## Required tasks
A: Copy the passage on the MINFETCH policy word for word, starting at "The lower region" and ending at "0.05 is worse.".
B: Based on the passage on the MINFETCH policy, state whether each statement agrees with it, answering yes or no and quoting the deciding words: (i) Increasing the maximum prefetch group size has a large effect on performance. (ii) A shrink trigger of 0.05 performs poorly. (iii) The shrink trigger's default value is 0.5.
C: Continue the passage on the MINFETCH policy from the point where it stops.

## Selected excerpt
---+---
Figure B-4 shows the effect of reducing the maximum prefetch group size when using the MINFETCH 
policy. Figure B-5 shows the effect of increasing the maximum prefetch group size when using 
the MINFETCH policy. Most of the curves look quite similar to data examined earlier. As with 
TOTAL, reducing the maximum prefetch group size has a large effect on performance. Increasing 
the maximum prefetch group size has comparatively little effect on performance, although there is 


a notable volatility to the system’s behavior with a maximum prefetch group size of 75. 


B.1.4 Varying Shrink Trigger 


Figure B-6 shows the effect of varying the shrink trigger when using the MINFETCH policy. The data 
is quite similar to the corresponding data for the TOTAL policy: it is clear that a shrink trigger of 
0.05 performs poorly due to not shrinking enough objects. The other two curves represent broad 
ranges of shrink trigger values: one from roughly 0.25 to 0.35, the other from roughly 0.45 up. The 
curves for 0.40 (not shown) are identical to those for 0.45+ except for slightly worse performance at 
very small cache sizes. 

The lower region (0.25 — 0.35) clearly represents better performance than the upper region 
(0.45+). We thus know that reducing the shrink trigger to the range of 0.25 — 0.35 is better than 
its default value of 0.5, but that reducing it to 0.05 is worse.
---+---
## Dataset content
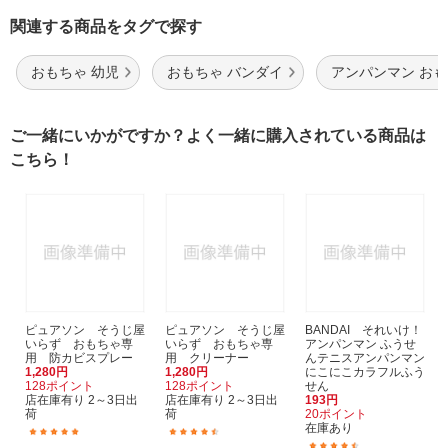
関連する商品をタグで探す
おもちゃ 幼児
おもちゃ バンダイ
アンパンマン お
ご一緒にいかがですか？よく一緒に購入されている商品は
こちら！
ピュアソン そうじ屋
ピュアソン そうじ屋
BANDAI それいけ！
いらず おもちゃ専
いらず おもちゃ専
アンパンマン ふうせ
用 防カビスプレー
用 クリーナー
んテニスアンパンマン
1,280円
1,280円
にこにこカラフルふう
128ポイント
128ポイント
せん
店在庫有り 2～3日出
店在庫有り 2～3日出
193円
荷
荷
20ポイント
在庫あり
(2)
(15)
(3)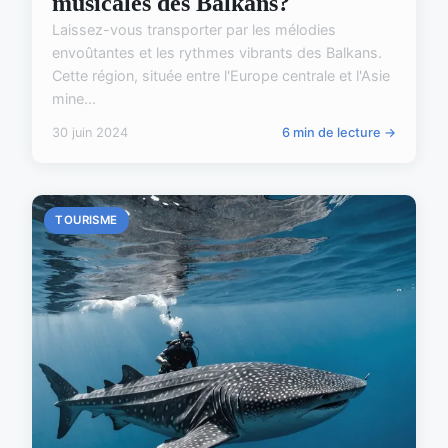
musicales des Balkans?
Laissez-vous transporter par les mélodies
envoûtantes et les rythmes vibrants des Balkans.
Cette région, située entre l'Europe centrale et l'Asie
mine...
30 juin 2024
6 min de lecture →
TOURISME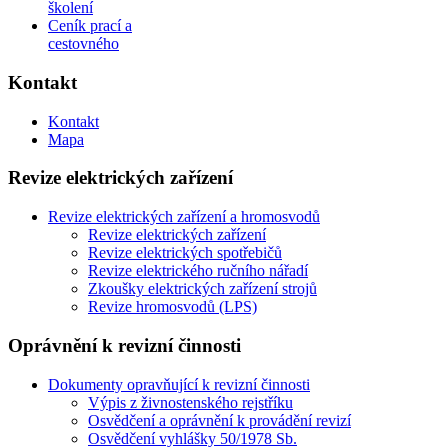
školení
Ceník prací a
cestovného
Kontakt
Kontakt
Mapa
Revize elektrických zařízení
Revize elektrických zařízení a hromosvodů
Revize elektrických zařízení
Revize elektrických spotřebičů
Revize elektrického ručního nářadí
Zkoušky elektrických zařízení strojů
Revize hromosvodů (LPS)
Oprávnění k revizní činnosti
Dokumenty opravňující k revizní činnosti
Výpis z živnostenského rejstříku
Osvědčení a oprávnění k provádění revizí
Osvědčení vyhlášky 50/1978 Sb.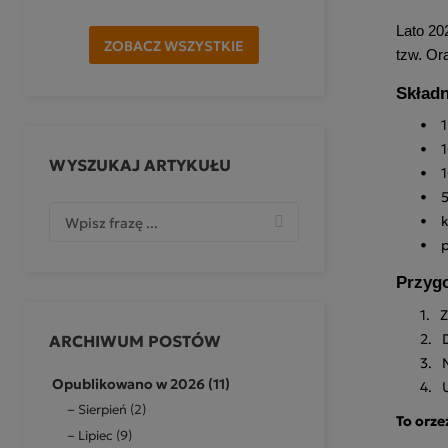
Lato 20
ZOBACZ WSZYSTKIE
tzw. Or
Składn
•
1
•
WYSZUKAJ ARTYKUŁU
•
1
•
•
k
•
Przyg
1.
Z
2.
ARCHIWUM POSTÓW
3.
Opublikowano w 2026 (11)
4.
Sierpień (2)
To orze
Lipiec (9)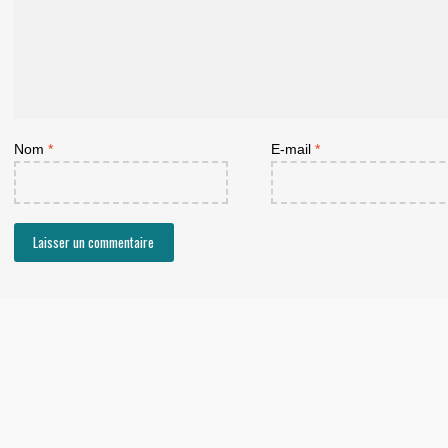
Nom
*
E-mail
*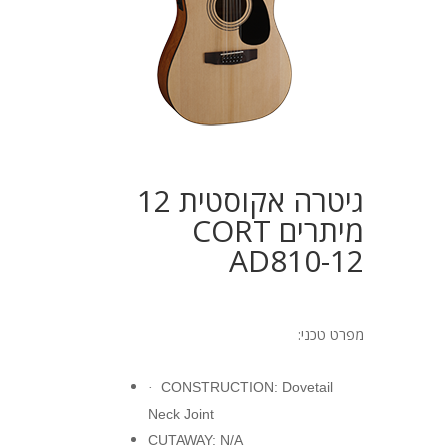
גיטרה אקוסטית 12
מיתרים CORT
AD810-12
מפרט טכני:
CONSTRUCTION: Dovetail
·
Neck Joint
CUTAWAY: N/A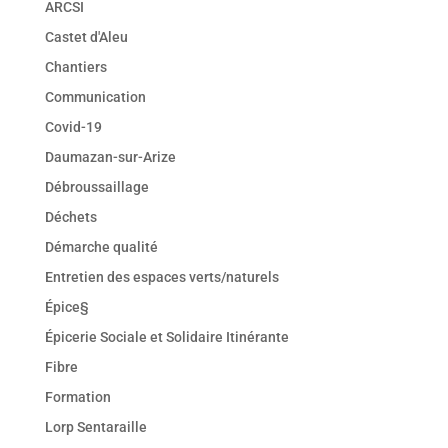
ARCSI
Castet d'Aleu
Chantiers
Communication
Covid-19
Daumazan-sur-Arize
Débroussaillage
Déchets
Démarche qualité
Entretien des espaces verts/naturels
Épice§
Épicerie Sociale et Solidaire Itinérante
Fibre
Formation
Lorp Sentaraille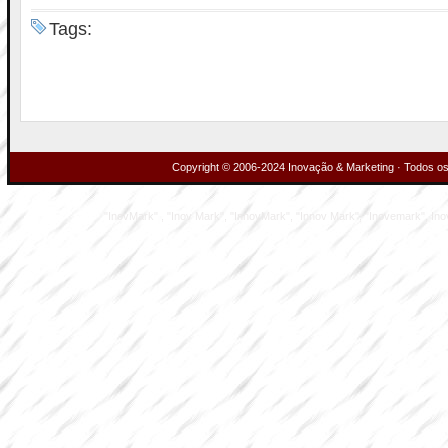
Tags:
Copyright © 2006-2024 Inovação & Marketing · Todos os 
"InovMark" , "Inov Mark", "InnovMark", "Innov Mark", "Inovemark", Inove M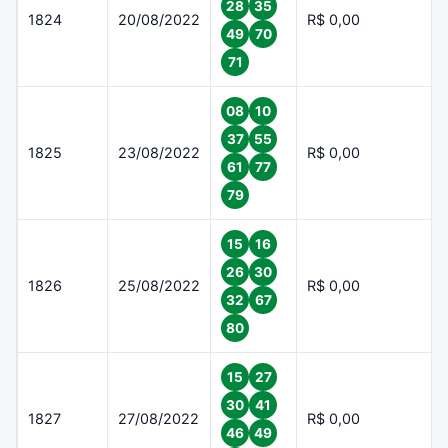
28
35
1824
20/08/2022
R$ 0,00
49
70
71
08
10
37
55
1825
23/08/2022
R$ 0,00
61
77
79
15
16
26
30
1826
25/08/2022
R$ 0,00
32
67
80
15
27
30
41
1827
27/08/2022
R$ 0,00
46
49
---+---
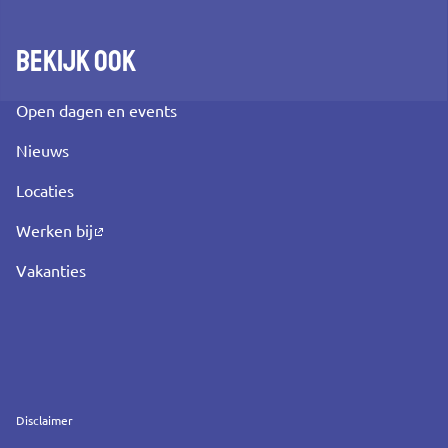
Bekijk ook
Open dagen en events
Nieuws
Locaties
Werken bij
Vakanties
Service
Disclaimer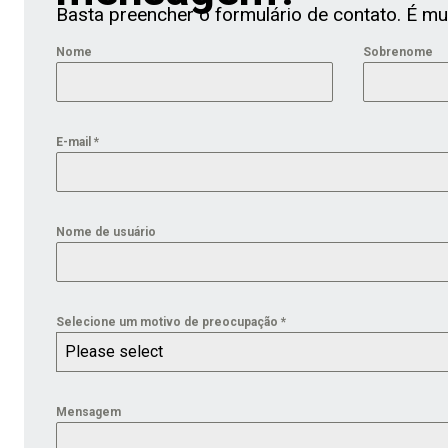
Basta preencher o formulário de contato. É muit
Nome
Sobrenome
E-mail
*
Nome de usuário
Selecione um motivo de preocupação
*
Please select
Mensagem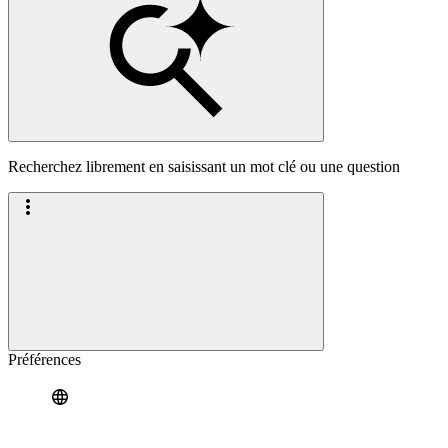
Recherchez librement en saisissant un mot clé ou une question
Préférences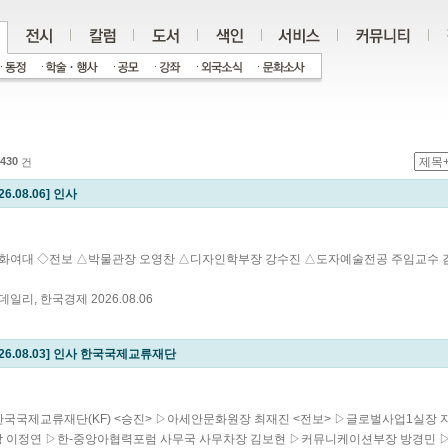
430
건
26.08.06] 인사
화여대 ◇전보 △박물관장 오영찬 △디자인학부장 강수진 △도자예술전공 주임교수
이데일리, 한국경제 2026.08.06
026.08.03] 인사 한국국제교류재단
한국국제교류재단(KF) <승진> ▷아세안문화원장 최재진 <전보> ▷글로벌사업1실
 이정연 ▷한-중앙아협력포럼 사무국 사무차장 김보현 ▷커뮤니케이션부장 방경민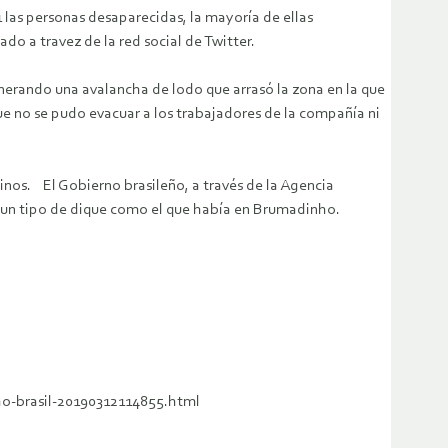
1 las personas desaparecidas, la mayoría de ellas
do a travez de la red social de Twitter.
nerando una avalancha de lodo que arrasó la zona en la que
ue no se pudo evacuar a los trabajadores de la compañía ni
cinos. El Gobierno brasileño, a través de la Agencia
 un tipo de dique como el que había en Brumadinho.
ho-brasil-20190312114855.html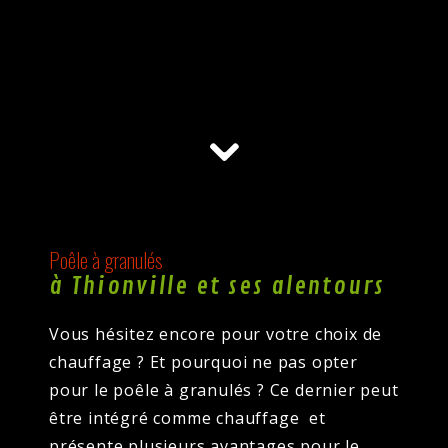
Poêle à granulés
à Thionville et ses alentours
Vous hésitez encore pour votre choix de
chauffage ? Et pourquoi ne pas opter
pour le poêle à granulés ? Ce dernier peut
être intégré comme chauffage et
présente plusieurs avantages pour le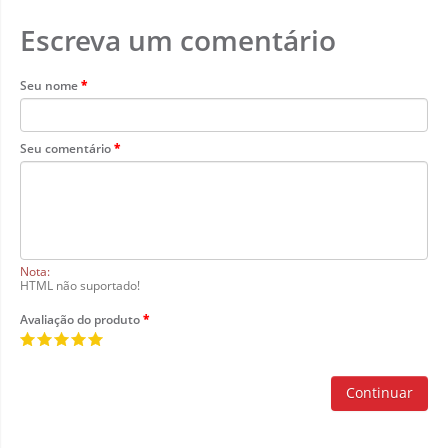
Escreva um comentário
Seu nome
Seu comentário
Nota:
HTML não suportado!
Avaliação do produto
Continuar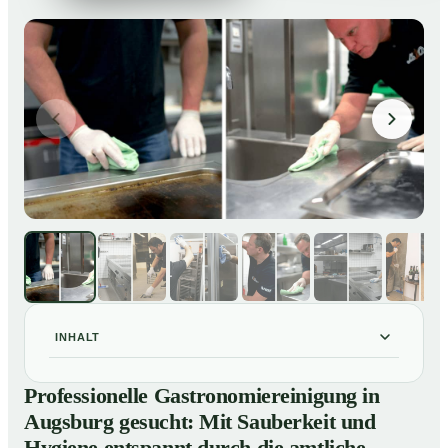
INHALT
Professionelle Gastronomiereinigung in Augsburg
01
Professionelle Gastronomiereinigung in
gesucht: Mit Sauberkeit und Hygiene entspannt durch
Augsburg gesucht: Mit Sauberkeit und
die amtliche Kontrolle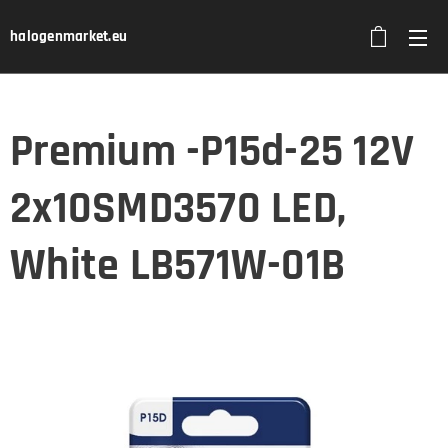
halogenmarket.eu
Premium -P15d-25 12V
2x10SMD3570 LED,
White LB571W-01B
---+---
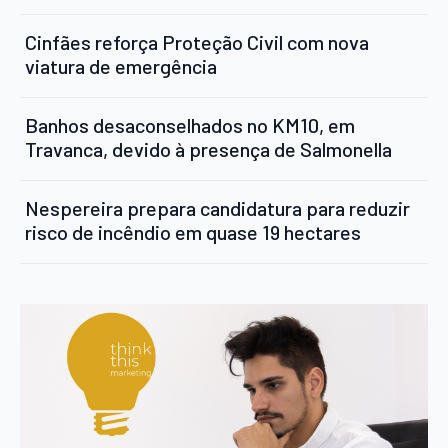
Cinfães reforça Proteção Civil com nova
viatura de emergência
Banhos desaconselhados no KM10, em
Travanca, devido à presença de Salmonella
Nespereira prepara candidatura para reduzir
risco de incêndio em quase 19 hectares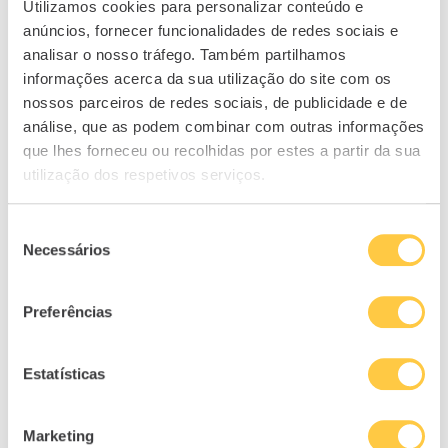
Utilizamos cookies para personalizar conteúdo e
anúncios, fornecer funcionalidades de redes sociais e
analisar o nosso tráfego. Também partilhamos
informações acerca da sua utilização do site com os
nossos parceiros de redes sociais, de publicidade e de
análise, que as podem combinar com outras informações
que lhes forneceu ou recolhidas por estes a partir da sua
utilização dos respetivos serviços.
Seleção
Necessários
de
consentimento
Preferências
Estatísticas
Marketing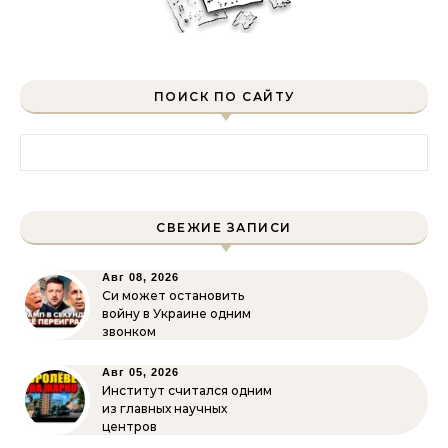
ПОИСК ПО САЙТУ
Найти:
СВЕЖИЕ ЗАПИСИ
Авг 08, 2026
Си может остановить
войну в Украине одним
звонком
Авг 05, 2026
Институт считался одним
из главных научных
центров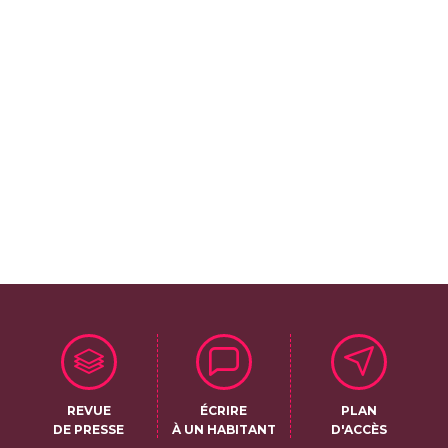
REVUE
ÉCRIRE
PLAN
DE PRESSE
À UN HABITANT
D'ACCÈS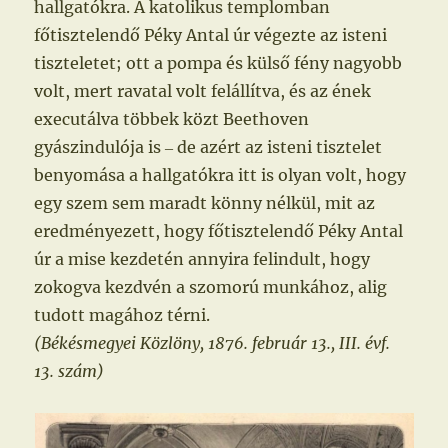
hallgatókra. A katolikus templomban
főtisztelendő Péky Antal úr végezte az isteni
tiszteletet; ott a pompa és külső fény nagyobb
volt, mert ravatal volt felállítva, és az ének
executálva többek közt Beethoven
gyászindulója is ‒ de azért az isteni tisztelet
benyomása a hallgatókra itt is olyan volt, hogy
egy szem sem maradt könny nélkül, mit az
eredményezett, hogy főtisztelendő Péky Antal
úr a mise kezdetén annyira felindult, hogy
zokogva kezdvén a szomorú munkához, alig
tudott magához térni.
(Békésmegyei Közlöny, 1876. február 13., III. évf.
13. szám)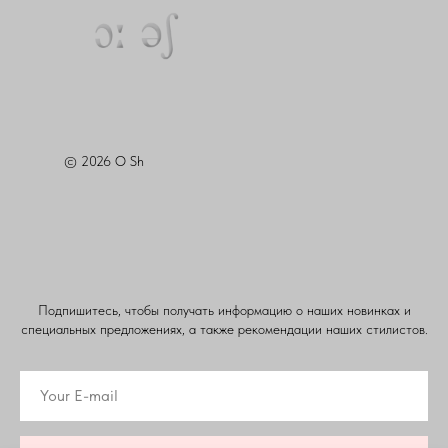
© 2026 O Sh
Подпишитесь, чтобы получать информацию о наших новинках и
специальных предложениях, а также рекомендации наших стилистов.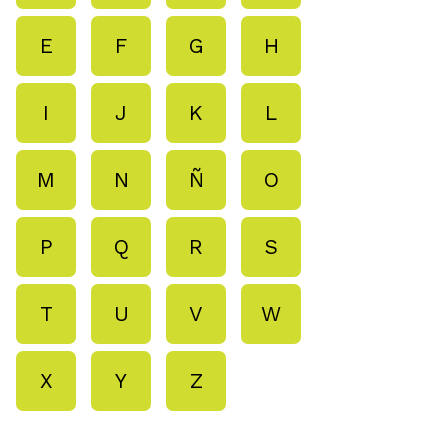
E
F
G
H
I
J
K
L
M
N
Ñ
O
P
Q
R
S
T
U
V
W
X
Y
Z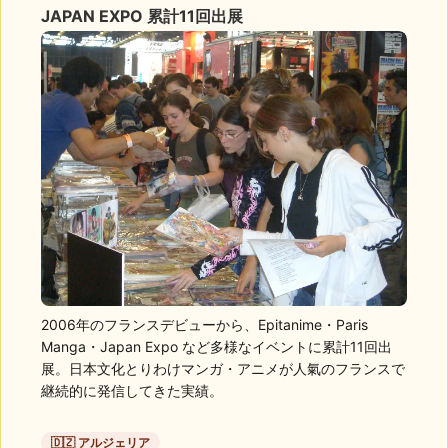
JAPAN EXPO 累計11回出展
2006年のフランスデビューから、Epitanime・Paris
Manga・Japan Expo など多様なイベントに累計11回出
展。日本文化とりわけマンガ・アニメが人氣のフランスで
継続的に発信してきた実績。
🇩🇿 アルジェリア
---+---
## Per-task answers
A:
The lower region (0.25 — 0.35) clearly represents better performance than the upper region 
(0.45+). We thus know that reducing the shrink trigger to the range of 0.25 — 0.35 is better than 
its default value of 0.5, but that reducing it to 0.05 is worse.

B:
(i) No: "Increasing the maximum prefetch group size has comparatively little effect on performance"
(ii) Yes: "a shrink trigger of 0.05 performs poorly due to not shrinking enough objects"
(iii) Yes: "its default value of 0.5"

C:
Figure B-7 shows the effect of shrink trigger values smaller than 0.25 but larger than 0.05. Again 


as with TOTAL, there is no advantage to reducing the shrink trigger below 0.25. 


B.2 CLOCK shrinking policy 


B.2.1 Varying GC trigger 


Figure B-8 shows the effect of varying the gc trigger for a system using CLOCK (with a shrink fraction 
of 0.15 instead of 0.5). The conclusion is familiar from the discussion of TOTAL and MINFETCH in 
earlier sections: Varying the gc trigger has little effect until it gets too small. A gc trigger of 1000 


is too small to finish the traversal.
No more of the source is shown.